Wednesday, October 2, 2013

The Mazziest Star

One of my favorite rock storylines is when a band or artist reappears out of nowhere after completely dropping off the map, especially when it's a spectacular return to form.  That's why I'm giddy about the new Mazzy Star CD I've been driving around town with.

Most people who know Mazzy Star, know them from their one "hit", "Fade Into You," a lugubrious maybe love song that might be about feelings that were never noticed or reciprocated by the "you" in question. Or not.

And that is Mazzy Star in a nutshell--subdued, restrained, off-kilter, but probably meaning more than they say, possessing all kinds of musical chops that they are probably not showing off, and, really, just a bit weird.  In both the best way and the worst way,  a listener got the feeling that they were not reaching for anything, especially stardom.

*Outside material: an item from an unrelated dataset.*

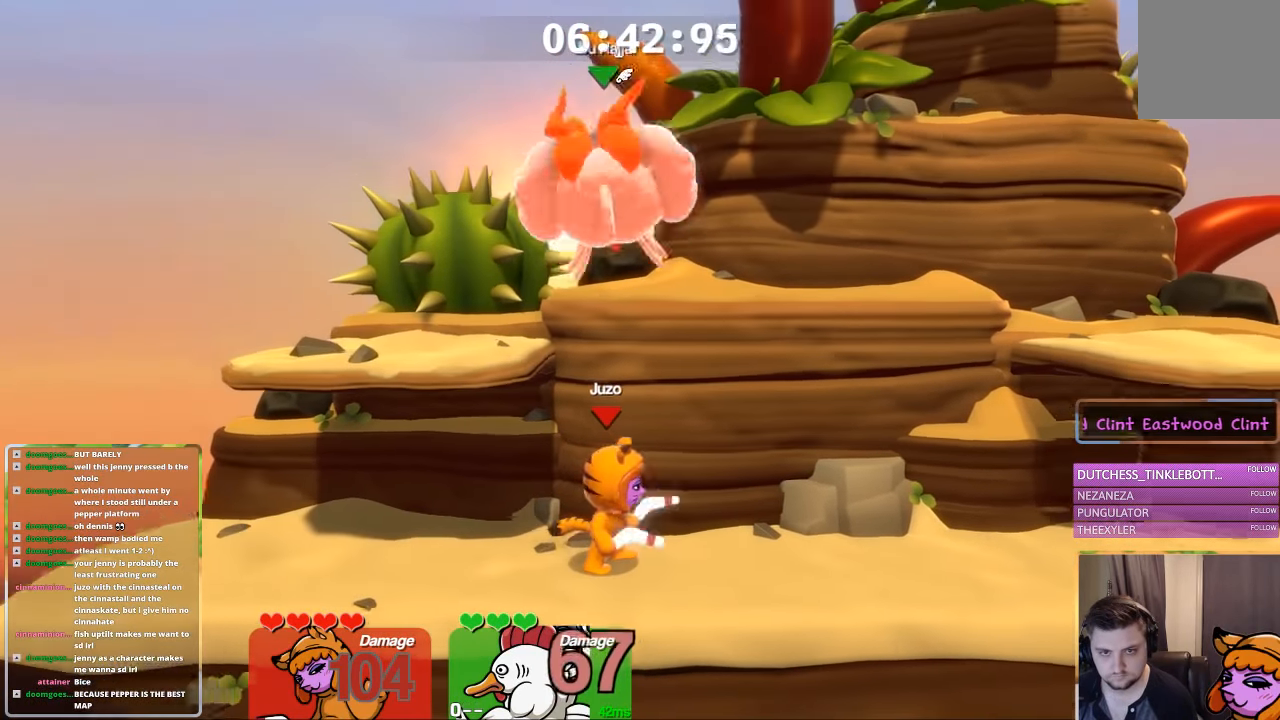
{"buttons": ["A", "B"], "left_stick": "right", "right_stick": "center", "events": [[66, "left_stick", "center"], [133, "A", "down"], [183, "left_stick", "up"], [250, "B", "down"], [366, "left_stick", "up-right"], [500, "left_stick", "right"]]}
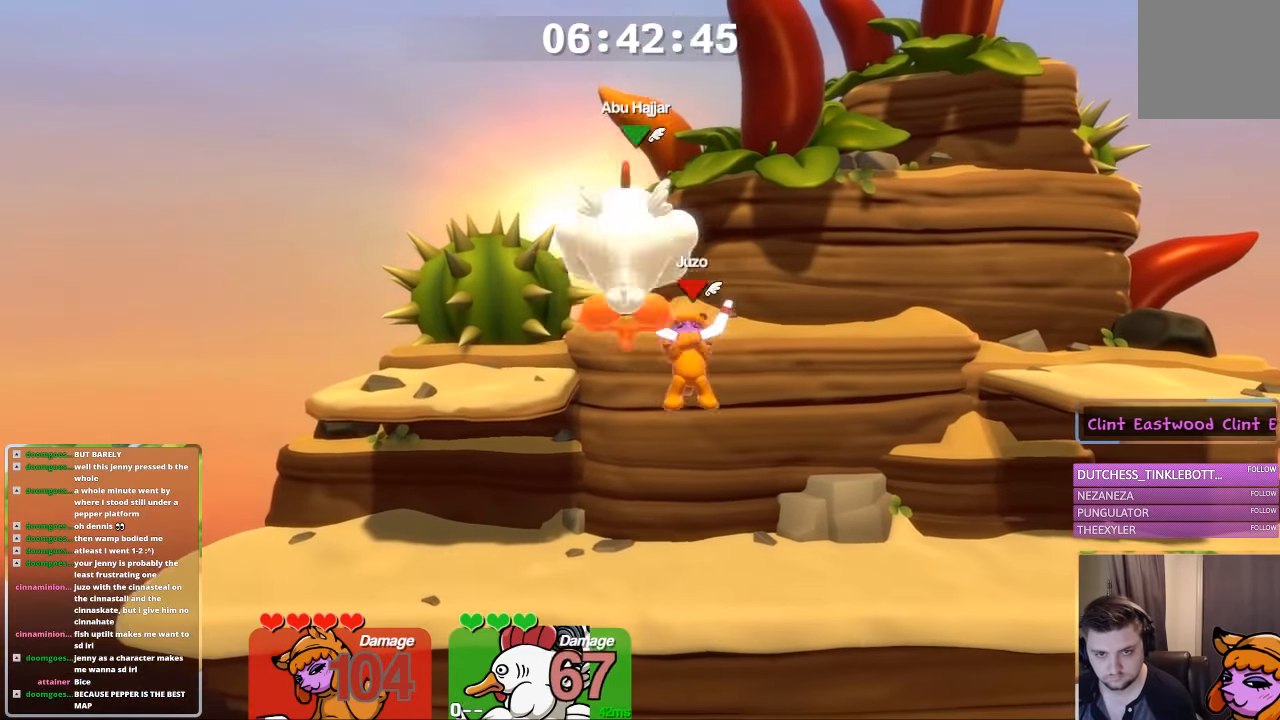
{"buttons": [], "left_stick": "left", "right_stick": "center", "events": [[150, "left_stick", "center"], [233, "A", "up"], [233, "B", "up"], [233, "left_stick", "up-left"], [400, "left_stick", "left"]]}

But that was a long time ago, especially in popular music years, even alternative music years.  Now Seasons Of Your Day arrives some 17 years after their previous CD.  Now, the first chance to hear the new one came courtesy of NPR. That's the musical world we are in now.

"In The Kingdom," the opener adds a simple organ riff in front of the trademark reverbed slide guitar.  Hope Sandoval's carry a surprising lightness.  To imagine her singing "Hey, hey" as filler was once unthinkable.  The guitar is always on the move between slides and fills that follow the chord changes. I could listen to this pleasant little song for a long, long time.  "California" undercuts its title with the first strummed minor chord, but on these early songs, Sandoval's voice is not as deep in the reverb as it has been and the mix gives it plenty of space.  One can almost imagine an acoustic Jimmy Page strumming behind a female Robert Plant.  There's a haze here that the song never allows to burn off.  "I've Gotta Stop" drifts into territory occupied by Patsy Cline or Maria McKee of Lone Justice.  It's a lament, but the kind where the singer doesn't really want or believe what she's saying, and Sandoval as teaser is very affecting.  "Does Someone Have Your Baby Now?" initially implies sympathy, but the singer has no interest in supplying sexual consolation.  "Common Burn" may be the best of the bunch, at least musically.  Its mix of guitar, voice, harmonica, slide, and vibes creates a pleasant, summery Neil Young feel that confidently fits on most any playlist format.  The title track is an acoustic guitar and voice rumination that, like several songs on the CD, works the stripped-down approach to great advantage. But my favorite so far is "Lay Myself Down," a driving Grateful Dead type country song with a tambourine and a pedal steel and cryptic lyrics that still work.  After all, this is Mazzy Star.

Luckily, many of the songs are worth waiting for, even for those of us who didn't realize that we were waiting at all.  And it isn't just because of lead singer Hope Sandoval or the persona she conveys.  David Roback, the guitarist and co-songwriter, is simply better than he was.  His blend of electric and acoustic is more separated and engaging, his lead work, riffs, and fills are tastier and more complex.

As for Sandoval herself, it is as if she has returned to remind the current crop of alt-ish female emo-crooners (not a critical term, just a struggle to characterize the genre) where they got their sound from.  In Sandoval's voice and lyrics, in her delivery through a thorough soaking of reverb, I hear everything from Lana Rey's schtick (with subtlety) to even most of what Neko Case is about.

Admittedly, the last few songs on Seasons Of You Day are not as engaging, but then a Mazzy Star CD has never been something you play top to bottom over and over.  I wouldn't even claim they were ever a great band, just a band with some great songs and when all the pieces fit, there was/is no one like them in all their glory.

I don't know why Mazzy Star makes me so happy.  There isn't much happy in the songs.  I don't really tap my foot on the floorboard on hand on the steering wheel to them.  I think it's mostly that storyline, that reminder that there are things that do exist outside of time, or at least outside of the time arcs that we have come to expect--a CD every 2-3 years and when you're done, you're done.

Au contraire, says Mazzy Star.  We live in our own world on our own time and we show up with what we've got when it feels right to us.  Rock has always supported such iconoclasts.  It's good to have them back.  It doesn't change much, but the small pleasure that comes from a batch of pretty good songs is always something.